To this day, no one at Cedars-Sinai knows who programmed the scanners that delivered the overdoses, officials there say. But in written statements to The Times, hospital officials said they had figured out how they might have occurred.
Normally, the more radiation a CT scan uses, the better the image. But amid concerns that patients are getting more radiation than necessary, the medical community has embraced the idea of using only enough to obtain an image sufficient for diagnosis.
To do that, GE offers a feature on its CT scanner that can automatically adjust the dose according to a patient's size and body part. It is, a GE manual says, "a technical innovation that significantly reduces radiation dose."
At Cedars-Sinai and Glendale Adventist, technicians used the automatic feature—rather than a fixed, predetermined radiation level—for their brain perfusion scans. But a surprise awaited them: when used with certain machine settings that govern image clarity, the automatic feature did not reduce the dose—it raised it.
As a result, patients at Cedars-Sinai received up to eight times more radiation than necessary, while the 10 over-radiated at Glendale received four times too much, state records show.
GE says the hospitals should have known how to safely use the automatic feature. Besides, GE said, the feature had "limited utility" for a perfusion scan because the test targets one specific area of the brain, rather than body parts of varying thickness. In addition, experts say high-clarity images are not needed to track blood flow in the brain.
GE further faulted hospital technologists for failing to notice dosing levels on their treatment screens.
But representatives of both hospitals said GE trainers never fully explained the automatic feature.
Manufacturers say they will address some of these issues in newer models.
Form letter, no apology
Huntsville Hospital informed patients that they had been overdosed in a two-page form letter that included no apology. The word radiation was mentioned once—in the ninth sentence.
"We have identified a few patients, including you, who received a scan in which the dosage level was elevated," stated the letter, dated Dec. 11, 2009.
The acknowledgment by hospital officials that 65 people were over-radiated has come slowly.
After the California overdoses became public, Huntsville officials reviewed their testing and determined that their use of higher doses to get clearer images was not a mistake and was, in fact, appropriate, according to the GE inspection report. Therefore, they concluded that they had no overdoses.

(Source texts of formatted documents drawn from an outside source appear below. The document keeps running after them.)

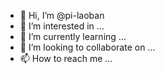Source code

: - 👋 Hi, I’m @pi-laoban
- 👀 I’m interested in ...
- 🌱 I’m currently learning ...
- 💞️ I’m looking to collaborate on ...
- 📫 How to reach me ...

<!---
pi-laoban/pi-laoban is a ✨ special ✨ repository because its `README.md` (this file) appears on your GitHub profile.
You can click the Preview link to take a look at your changes.
--->

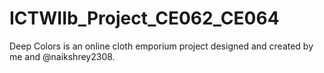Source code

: # ICTWIIb_Project_CE062_CE064

Deep Colors is an online cloth emporium project designed and created by me and @naikshrey2308.

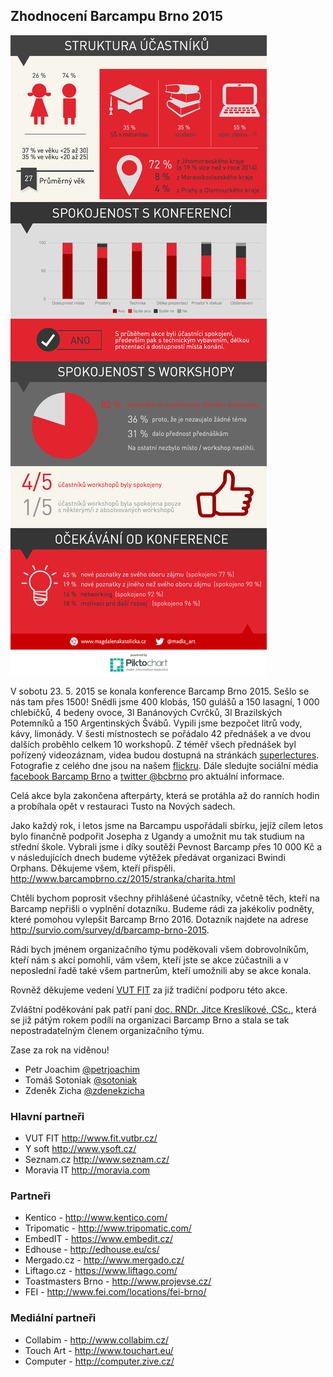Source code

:Zhodnocení Barcampu Brno 2015
-----------------------------

<img src="/static/img/extra/2015/infografika.png" alt="Infografika 2015" style="max-width:100%"/>

V sobotu 23. 5. 2015 se konala konference Barcamp Brno 2015. Sešlo se nás tam přes 1500! Snědli jsme 400 klobás, 150 gulášů a 150 lasagní, 1 000 chlebíčků, 4 bedeny ovoce, 3l Banánových Cvrčků, 3l Brazilských Potemníků a 150 Argentinských Švábů. Vypili jsme bezpočet litrů vody, kávy, limonády. V šesti místnostech se pořádalo 42 přednášek a ve dvou dalších proběhlo celkem 10 workshopů. Z téměř všech přednášek byl pořízený videozáznam, videa budou dostupná na stránkách [superlectures](http://www.superlectures.com/barcampbrno2015/). Fotografie z celého dne jsou na našem [flickru](https://www.flickr.com/photos/97646969@N07/sets/72157653538258062). Dále sledujte sociální média [facebook Barcamp Brno](https://cs-cz.facebook.com/barcamp.brno) a [twitter @bcbrno](https://twitter.com/bcbrno) pro aktuální informace.

Celá akce byla zakončena afterpárty, která se protáhla až do ranních hodin a probíhala opět v restauraci Tusto na Nových sadech.

Jako každý rok, i letos jsme na Barcampu uspořádali sbírku, jejíž cílem letos bylo finančně podpořit Josepha z Ugandy a umožnit mu tak studium na střední škole. Vybrali jsme i díky soutěži Pevnost Barcamp přes 10 000 Kč a v následujících dnech budeme výtěžek předávat organizaci Bwindi Orphans. Děkujeme všem, kteří přispěli. <http://www.barcampbrno.cz/2015/stranka/charita.html>

Chtěli bychom poprosit všechny přihlášené účastníky, včetně těch, kteří na Barcamp nepřišli o vyplnění dotazníku. Budeme rádi za jakékoliv podněty, které pomohou vylepšit Barcamp Brno 2016. Dotazník najdete na adrese <http://survio.com/survey/d/barcamp-brno-2015>.

Rádi bych jménem organizačního týmu poděkovali všem dobrovolníkům, kteří nám s akcí pomohli, vám všem, kteří jste se akce zúčastnili a v neposlední řadě také všem partnerům, kteří umožnili aby se akce konala.

Rovněž děkujeme vedení [VUT FIT](http://www.fit.vutbr.cz/) za již tradiční podporu této akce. 

Zvláštní poděkování pak patří paní [doc. RNDr. Jitce Kreslíkové, CSc.](http://www.fit.vutbr.cz/~kreslika/), která se již pátým rokem podílí na organizaci Barcamp Brno a stala se tak nepostradatelným členem organizačního týmu.

Zase za rok na viděnou!

 - Petr Joachim [@petrjoachim](https://twitter.com/petrjoachim)
 - Tomáš Sotoniak [@sotoniak](https://twitter.com/sotoniak)
 - Zdeněk Zicha [@zdenekzicha](https://twitter.com/zdenekzicha)

### Hlavní partneři
 
 - VUT FIT <http://www.fit.vutbr.cz/>
 - Y soft <http://www.ysoft.cz/>
 - Seznam.cz <http://www.seznam.cz/>
 - Moravia IT <http://moravia.com>

### Partneři

 - Kentico - <http://www.kentico.com/>
 - Tripomatic - <http://www.tripomatic.com/>
 - EmbedIT - <https://www.embedit.cz/>
 - Edhouse - <http://edhouse.eu/cs/>
 - Mergado.cz - <http://www.mergado.cz/>
 - Liftago.cz - <https://www.liftago.com/>
 - Toastmasters Brno - <http://www.projevse.cz/>
 - FEI - <http://www.fei.com/locations/fei-brno/>

### Mediální partneři

 - Collabim - <http://www.collabim.cz/>
 - Touch Art - <http://www.touchart.eu/>
 - Computer - <http://computer.zive.cz/>
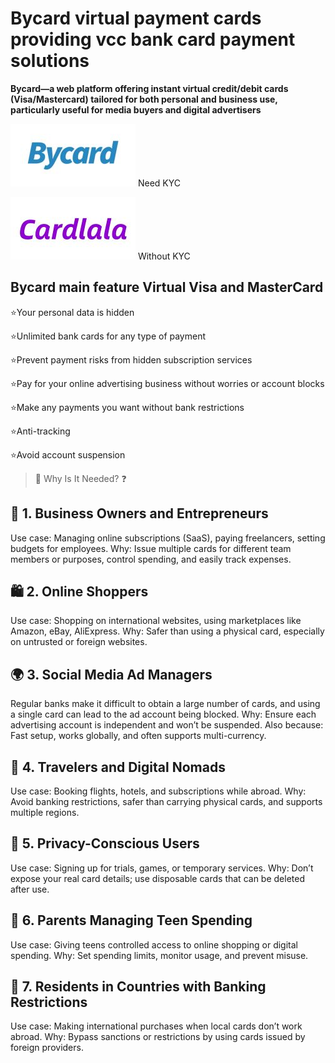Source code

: # Bycard virtual payment cards providing vcc bank card payment solutions
**Bycard—a web platform offering instant virtual credit/debit cards (Visa/Mastercard) tailored for both personal and business use, particularly useful for media buyers and digital advertisers**

> 
<a href="https://app.bycard.com/#/signup?affId=jmBaOTkIdIvxM5t" target="_blank"><img src="photo/Bycard.jpg" alt="ByCard Official website " border="0"></a>
Need KYC
> 
<a href="https://app.cardlala.com/#/signup?affId=fxVWJSu0knUgbDb" target="_blank"><img src="photo/Cardlala.jpg" alt="Cardlala Official website " border="0"></a>
Without KYC


## Bycard main feature Virtual Visa and MasterCard 

⭐Your personal data is hidden

⭐Unlimited bank cards for any type of payment

⭐Prevent payment risks from hidden subscription services

⭐Pay for your online advertising business without worries or account blocks

⭐Make any payments you want without bank restrictions

⭐Anti-tracking

⭐Avoid account suspension


>🌟 Why Is It Needed? ❓

## 💼 1. Business Owners and Entrepreneurs
Use case: Managing online subscriptions (SaaS), paying freelancers, setting budgets for employees.
Why: Issue multiple cards for different team members or purposes, control spending, and easily track expenses.

## 🛍 2. Online Shoppers
Use case: Shopping on international websites, using marketplaces like Amazon, eBay, AliExpress.
Why: Safer than using a physical card, especially on untrusted or foreign websites.

## 🌍 3. Social Media Ad Managers
Regular banks make it difficult to obtain a large number of cards, and using a single card can lead to the ad account being blocked.
Why: Ensure each advertising account is independent and won’t be suspended.
Also because: Fast setup, works globally, and often supports multi-currency.

## 🧳 4. Travelers and Digital Nomads
Use case: Booking flights, hotels, and subscriptions while abroad.
Why: Avoid banking restrictions, safer than carrying physical cards, and supports multiple regions.

## 🔐 5. Privacy-Conscious Users
Use case: Signing up for trials, games, or temporary services.
Why: Don’t expose your real card details; use disposable cards that can be deleted after use.

## 🧒 6. Parents Managing Teen Spending
Use case: Giving teens controlled access to online shopping or digital spending.
Why: Set spending limits, monitor usage, and prevent misuse.

## 🏦 7. Residents in Countries with Banking Restrictions
Use case: Making international purchases when local cards don’t work abroad.
Why: Bypass sanctions or restrictions by using cards issued by foreign providers.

State and federal officials said they did not investigate Huntsville, because there were no equipment malfunctions or because the dosing decisions were considered part of the practice of medicine. As a result, the only public accounting of the number of overdoses in Huntsville has come from the hospital, not government inspectors.

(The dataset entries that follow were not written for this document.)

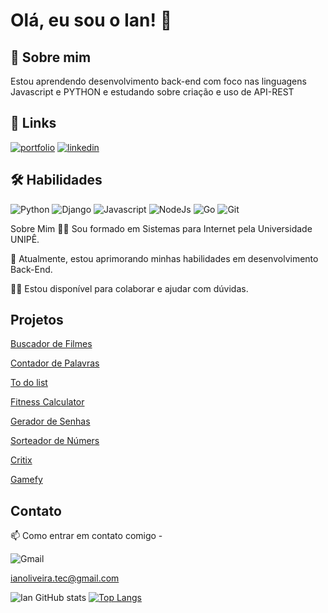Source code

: # Olá, eu sou o Ian! 👋


## 🚀 Sobre mim
Estou aprendendo desenvolvimento back-end com foco nas linguagens Javascript e PYTHON e estudando sobre criação e uso de API-REST


## 🔗 Links
[![portfolio](https://img.shields.io/badge/my_portfolio-000?style=for-the-badge&logo=ko-fi&logoColor=white)](https://ianoliveirasilva.github.io/-Curriculum/)
[![linkedin](https://img.shields.io/badge/linkedin-0A66C2?style=for-the-badge&logo=linkedin&logoColor=white)](https://www.linkedin.com/in/ian-oliveira-silva/)


## 🛠 Habilidades
![Python](https://img.shields.io/badge/python-3670A0?style=for-the-badge&logo=python&logoColor=ffdd54)
![Django](https://img.shields.io/badge/django-%23092E20.svg?style=for-the-badge&logo=django&logoColor=white)
![Javascript](https://img.shields.io/badge/javascript-%23092E20.svg?style=for-the-badge&logo=javascript&logoColor=yellow)
![NodeJs](https://img.shields.io/badge/npm-%23092E20.svg?style=for-the-badge&logo=npm&logoColor=yellow)
![Go](https://img.shields.io/badge/go-%2300ADD8.svg?style=for-the-badge&logo=go&logoColor=white)
![Git](https://img.shields.io/badge/git-%23F05033.svg?style=for-the-badge&logo=git&logoColor=white)


Sobre Mim
👩‍💻 Sou formado em Sistemas para Internet pela Universidade UNIPÊ.

🧠 Atualmente, estou aprimorando minhas habilidades em desenvolvimento Back-End.

👯‍♀️ Estou disponível para colaborar e ajudar com dúvidas.

## Projetos

[Buscador de Filmes](https://ianoliveirasilva.github.io/MovieSearcher/) 

[Contador de Palavras](https://ianoliveirasilva.github.io/WordCounter/) 

[To do list](https://ianoliveirasilva.github.io/To-do-list/) 

[Fitness Calculator](https://ianoliveirasilva.github.io/CalculadoraFitness/) 

[Gerador de Senhas](https://ianoliveirasilva.github.io/Gerador-de-senhas/)  

[Sorteador de Númers](https://ianoliveirasilva.github.io/sorteador-numeros/)

[Critix](https://critix-402174fcc250.herokuapp.com/)

[Gamefy](https://gamefy-2bcfa4d89481.herokuapp.com/)

## Contato

📫 Como entrar em contato comigo - 

![Gmail](https://img.shields.io/badge/Gmail-D14836?style=for-the-badge&logo=gmail&logoColor=white) 

ianoliveira.tec@gmail.com



![Ian GitHub stats](https://github-readme-stats.vercel.app/api?username=IanOliveiraSilva&show_icons=true) [![Top Langs](https://github-readme-stats.vercel.app/api/top-langs/?username=IanOliveiraSilva&layout=compact)](https://github.com/IanoliveiraSilva/github-readme-stats)
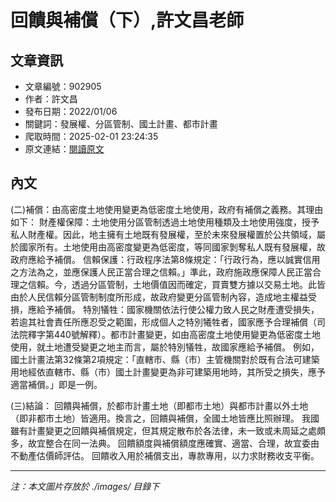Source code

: # 回饋與補償（下）,許文昌老師

## 文章資訊
- 文章編號：902905
- 作者：許文昌
- 發布日期：2022/01/06
- 關鍵詞：發展權、分區管制、國土計畫、都市計畫
- 爬取時間：2025-02-01 23:24:35
- 原文連結：[閱讀原文](https://real-estate.get.com.tw/Columns/detail.aspx?no=902905)

## 內文
(二)補償：由高密度土地使用變更為低密度土地使用，政府有補償之義務。其理由如下：
財產權保障：土地使用分區管制透過土地使用種類及土地使用強度，授予私人財產權。因此，地主擁有土地既有發展權，至於未來發展權置於公共領域，屬於國家所有。土地使用由高密度變更為低密度，等同國家剝奪私人既有發展權，故政府應給予補償。
信賴保護：行政程序法第8條規定：「行政行為，應以誠實信用之方法為之，並應保護人民正當合理之信賴。」準此，政府施政應保障人民正當合理之信賴。今，透過分區管制，土地價值因而確定，買賣雙方據以交易土地。此皆由於人民信賴分區管制制度所形成，故政府變更分區管制內容，造成地主權益受損，應給予補償。
特別犠牲：國家機關依法行使公權力致人民之財產遭受損失，若逾其社會責任所應忍受之範圍，形成個人之特別犧牲者，國家應予合理補償（司法院釋字第440號解釋）。都市計畫變更，如由高密度土地使用變更為低密度土地使用，就土地遭受變更之地主而言，屬於特別犠牲，故國家應給予補償。
例如，國土計畫法第32條第2項規定：「直轄市、縣（市）主管機關對於既有合法可建築用地經依直轄市、縣（市）國土計畫變更為非可建築用地時，其所受之損失，應予適當補償。」即是一例。


(三)結論：
回饋與補償，於都市計畫土地（即都市土地）與都市計畫以外土地（即非都市土地）皆適用。換言之，回饋與補償，全國土地皆應比照辦理。
我國雖有計畫變更之回饋與補償規定，但其規定散布於各法律，未一致或未周延之處頗多，故宜整合在同一法典。
回饋額度與補償額度應確實、適當、合理，故宜委由不動產估價師評估。
回饋收入用於補償支出，專款專用，以力求財務收支平衡。

---
*注：本文圖片存放於 ./images/ 目錄下*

By contrast, California officials conducted investigations, released inspection reports and have cited at least four hospitals for failing to safely irradiate patients.

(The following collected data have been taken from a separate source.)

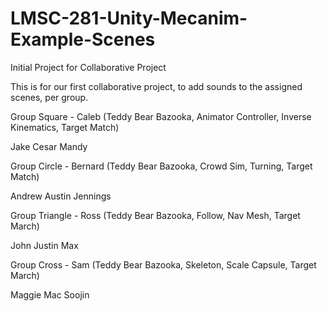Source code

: # LMSC-281-Unity-Mecanim-Example-Scenes
Initial Project for Collaborative Project

This is for our first collaborative project, to add sounds to the assigned scenes, per group.

Group Square - Caleb (Teddy Bear Bazooka, Animator Controller, Inverse Kinematics, Target Match)

Jake
Cesar
Mandy

Group Circle - Bernard (Teddy Bear Bazooka, Crowd Sim, Turning, Target Match)

Andrew
Austin
Jennings

Group Triangle - Ross (Teddy Bear Bazooka, Follow, Nav Mesh, Target March)

John
Justin
Max

Group Cross - Sam (Teddy Bear Bazooka, Skeleton, Scale Capsule, Target March)

Maggie
Mac
Soojin

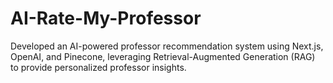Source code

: # AI-Rate-My-Professor
Developed an AI-powered professor recommendation system using Next.js, OpenAI, and Pinecone, leveraging Retrieval-Augmented Generation (RAG) to provide personalized professor insights.

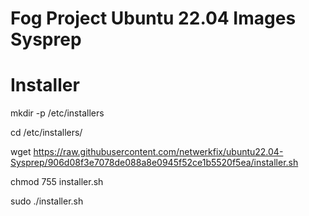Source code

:# Fog Project Ubuntu 22.04 Images Sysprep
# Installer

mkdir -p /etc/installers

cd /etc/installers/

wget https://raw.githubusercontent.com/netwerkfix/ubuntu22.04-Sysprep/906d08f3e7078de088a8e0945f52ce1b5520f5ea/installer.sh
  
chmod 755 installer.sh
  
sudo ./installer.sh
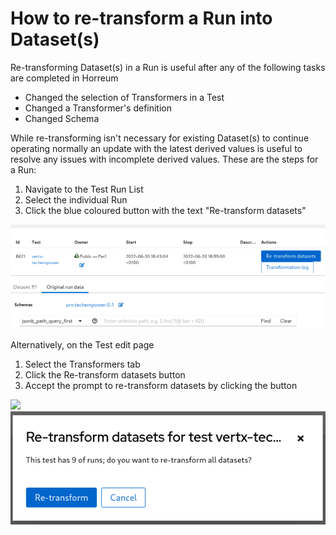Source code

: # How to re-transform a Run into Dataset(s)

 Re-transforming Dataset(s) in a Run is useful after any of the following tasks are completed in Horreum

* Changed the selection of Transformers in a Test
* Changed a Transformer's definition
* Changed Schema

While re-transforming isn't necessary for existing Dataset(s) to continue operating normally an update with the latest derived values is useful to resolve any issues with incomplete derived values. These are the steps for a Run: 

1. Navigate to the Test Run List
2. Select the individual Run
3. Click the blue coloured button with the text "Re-transform datasets"

<div class="screenshot"><img src="/assets/images/datasets/retransform_dataset.png"></div>


Alternatively, on the Test edit page

1. Select the Transformers tab
2. Click the Re-transform datasets button
3. Accept the prompt to re-transform datasets by clicking the button

<div class="screenshot"><img src="/assets/images/datasets/test-transformers.png"></div>

<div class="screenshot"><img src="/assets/images/datasets/retransform-datasets-prompt.png"></div>
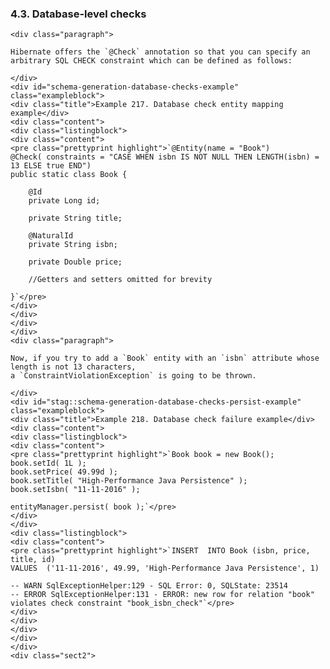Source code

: ### 4.3. Database-level checks

    <div class="paragraph">

    Hibernate offers the `@Check` annotation so that you can specify an arbitrary SQL CHECK constraint which can be defined as follows:

    </div>
    <div id="schema-generation-database-checks-example" class="exampleblock">
    <div class="title">Example 217. Database check entity mapping example</div>
    <div class="content">
    <div class="listingblock">
    <div class="content">
    <pre class="prettyprint highlight">`@Entity(name = "Book")
    @Check( constraints = "CASE WHEN isbn IS NOT NULL THEN LENGTH(isbn) = 13 ELSE true END")
    public static class Book {

        @Id
        private Long id;

        private String title;

        @NaturalId
        private String isbn;

        private Double price;

        //Getters and setters omitted for brevity

    }`</pre>
    </div>
    </div>
    </div>
    </div>
    <div class="paragraph">

    Now, if you try to add a `Book` entity with an `isbn` attribute whose length is not 13 characters,
    a `ConstraintViolationException` is going to be thrown.

    </div>
    <div id="stag::schema-generation-database-checks-persist-example" class="exampleblock">
    <div class="title">Example 218. Database check failure example</div>
    <div class="content">
    <div class="listingblock">
    <div class="content">
    <pre class="prettyprint highlight">`Book book = new Book();
    book.setId( 1L );
    book.setPrice( 49.99d );
    book.setTitle( "High-Performance Java Persistence" );
    book.setIsbn( "11-11-2016" );

    entityManager.persist( book );`</pre>
    </div>
    </div>
    <div class="listingblock">
    <div class="content">
    <pre class="prettyprint highlight">`INSERT  INTO Book (isbn, price, title, id)
    VALUES  ('11-11-2016', 49.99, 'High-Performance Java Persistence', 1)

    -- WARN SqlExceptionHelper:129 - SQL Error: 0, SQLState: 23514
    -- ERROR SqlExceptionHelper:131 - ERROR: new row for relation "book" violates check constraint "book_isbn_check"`</pre>
    </div>
    </div>
    </div>
    </div>
    </div>
    <div class="sect2">
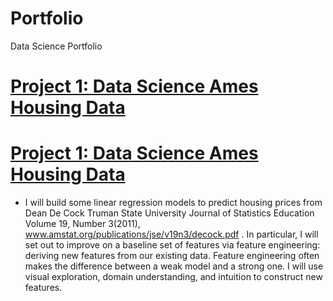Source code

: # Portfolio
Data Science Portfolio


# [Project 1: Data Science Ames Housing Data](https://github.com/) 
# [Project 1: Data Science Ames Housing Data](https://github.com/) 

* I will build some linear regression models to predict housing prices from Dean De Cock Truman State University Journal of Statistics Education Volume 19, Number 3(2011), www.amstat.org/publications/jse/v19n3/decock.pdf . In particular, I will set out to improve on a baseline set of features via feature engineering: deriving new features from our existing data. Feature engineering often makes the difference between a weak model and a strong one. I will use visual exploration, domain understanding, and intuition to construct new features.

Because Huntsville Hospital officials declined to be interviewed, it is unclear how they determined who had been over-radiated, when the overdoses started or why patients with sudden hair loss did not arouse more suspicion.
Huntsville Hospital officials said they did not routinely record radiation dose levels before 2009. Ingram, the spokesman, said the hospital did keep information needed to calculate the dose, but he declined to say whether officials had gone back to determine doses for all patients who had brain perfusion scans.
The form letter Huntsville sent to overdose patients appears to play down the damage high doses can inflict. The hospital told patients that hair loss and skin redness might occur, but would go away. "At this time, we have no recommendations for you to have any follow-up treatment," the letter said.